## EXTRACTED TEXT:

# How to get an accurate Debt/Equity Ratio



## bullbear39 (22 August 2012)

I believe an important criteria for valuing a company is the debt/equity ratio. However, in regard to banks in particular I find it's difficult to establish an accurate ratio for this. Would anyone care to shed some light on this?

Using CBA as the test case and the following data sources we see these discrepancies.

Yahoo Finance 
Shows Total debt/equity: N/A

Reuters
Shows Total Debt to Equity: 354.01
And LT Debt to Equity: 24.42

Questions are;
1. What is the best global source to find an accurate debt/equity ratio? 
2. How is the Reuters ratio to be read? Is CBA's debt 354 x it's equity?

Thanks.


----------



## McLovin (22 August 2012)

bullbear39 said:


> Questions are;
> 1. What is the best global source to find an accurate debt/equity ratio?




The company's annual report.



bullbear39 said:


> 2. How is the Reuters ratio to be read? Is CBA's debt 354 x it's equity?




It's a %. 354% of equity. 

(13,652+118,652)/37,287= 3.55


----------



## luutzu (21 April 2014)

yup, when in doubt, or not in doubt, open their annual report and do the ratio yourself.

with banks though... a high debt to equity is a good thing. Banks take deposits, which is considered a liability... but banks loan or invest it out at a higher rate than the interest they pay... 

so becareful when interpreting these ratios.


----------

## DATASET ENTRIES:
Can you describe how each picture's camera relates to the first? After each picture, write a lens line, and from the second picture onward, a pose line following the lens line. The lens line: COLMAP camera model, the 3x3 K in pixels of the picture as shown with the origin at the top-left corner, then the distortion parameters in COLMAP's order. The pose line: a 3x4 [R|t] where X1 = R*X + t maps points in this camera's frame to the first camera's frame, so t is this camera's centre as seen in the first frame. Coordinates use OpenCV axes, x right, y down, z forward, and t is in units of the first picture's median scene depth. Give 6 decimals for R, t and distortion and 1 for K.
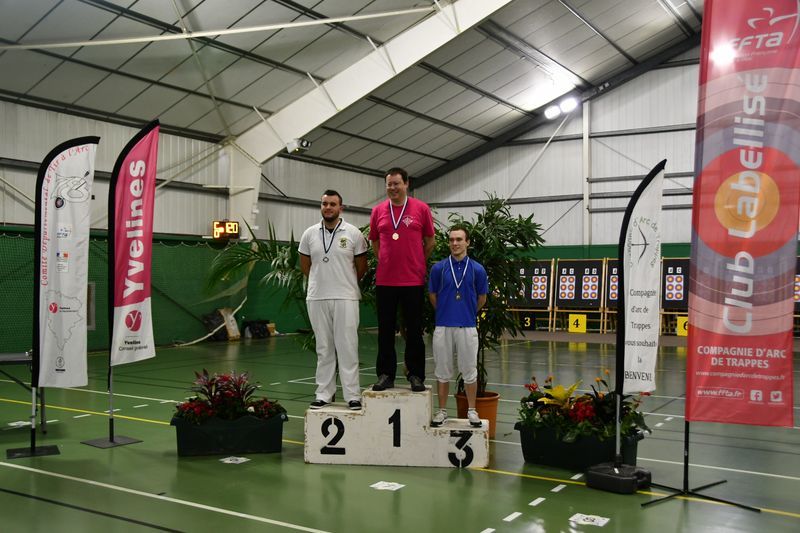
lens RADIAL K [[807.3, 0, 398.6], [0, 807.3, 269.6], [0, 0, 1]] dist [-0.074288, 0.236406]
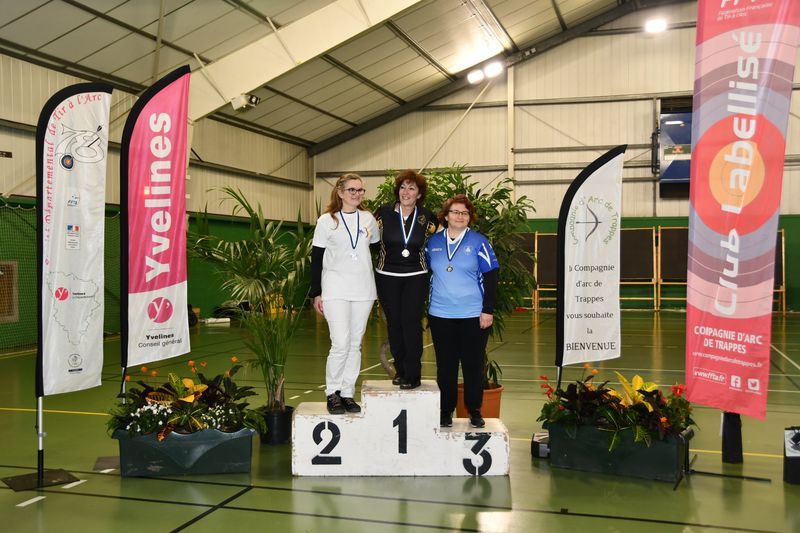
lens RADIAL K [[866.6, 0, 397.8], [0, 866.6, 268.9], [0, 0, 1]] dist [-0.044797, 0.280621]
pose [[0.965812, -0.009055, 0.259086, -0.201077], [0.001625, 0.999582, 0.028875, -0.001771], [-0.259239, -0.027467, 0.965423, 0.058173]]
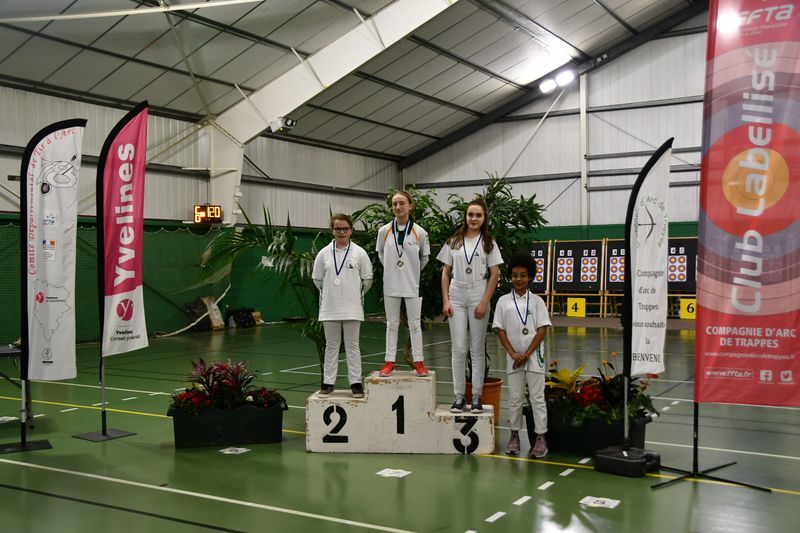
lens RADIAL K [[854.4, 0, 398.9], [0, 854.4, 271.0], [0, 0, 1]] dist [-0.056996, 0.295884]
pose [[0.999759, -0.013701, 0.017178, -0.006631], [0.013350, 0.999703, 0.020371, 0.000167], [-0.017452, -0.020137, 0.999645, -0.011979]]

## EXERCISE PROMPT:
Render this sentence from the forum thread on debt/equity ratios in Spanish: "However, in regard to banks in particular I find it's difficult to establish an accurate ratio for this."

## RESPONSE AREA:
Sin embargo, en lo que respecta a los bancos en particular, me resulta difícil establecer una ratio precisa para esto.